SELECTED EXCERPT ::

——

# Elbow 10/23



## BBreeze (Aug 26, 2009)

Well after all the reports form last weekend we dicided to give the elbow a try and it eventually payed off for us. Hit the pass at first light and had baits in the water around 8:00. We had our first fish on soon after we started and to our disapointment it was a 4' shark. Then no more action for a while, so we change the spread up and picked up the pace a little. A short time later I look back and it looks like you droped a small car on the center rigger bait, but no fish drop the lure back and its game on and after a 40 minute battle a beast of a wahoo comes to the boat. Get baits back in the water and nothing for a while, so we decide to take a break from trolling and drop some jigs on some rocks we had found on a preveous trip. Pull up on the spot and in 4 drops of the old jig we had 3 good almaco jacks on ice and released a #45 AJ. Now we have a mess of jacks and are good and tired, so we put the spread back out and head north. A hour or so later we get our second strike of the day and it is on the center rigger agin. This fish is racing across the surface tearing the water up, dumping line at a unbeliveable rate and we are both thinking bill fish for sure, but after a short battle we have a nother nice wahoo. We clean up and put every thing back out and trolled till we got to 200' of water without another hit. Only seen 2 flying fish all day, both fish hit a blue/white black hole on the wayway back, and the water was a blue green. First fish was a personal best and measured 5' 10" with a 34" girth and the second fish measured 4' 5" with a 27"

——

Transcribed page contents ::

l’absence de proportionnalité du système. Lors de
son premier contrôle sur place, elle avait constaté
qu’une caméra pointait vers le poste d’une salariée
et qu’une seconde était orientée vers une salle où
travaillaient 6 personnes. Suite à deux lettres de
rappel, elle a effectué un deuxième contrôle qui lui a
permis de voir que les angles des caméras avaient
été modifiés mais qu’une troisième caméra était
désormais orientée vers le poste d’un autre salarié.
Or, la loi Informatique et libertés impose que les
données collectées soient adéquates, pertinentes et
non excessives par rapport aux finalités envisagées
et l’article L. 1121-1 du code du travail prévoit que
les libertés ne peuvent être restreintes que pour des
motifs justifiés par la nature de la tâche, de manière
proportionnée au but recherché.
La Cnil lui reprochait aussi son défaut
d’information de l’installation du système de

——

PROMPT :: In the fishing report, what lure did both wahoo hit?

TASK RESPONSE :: A blue/white black hole.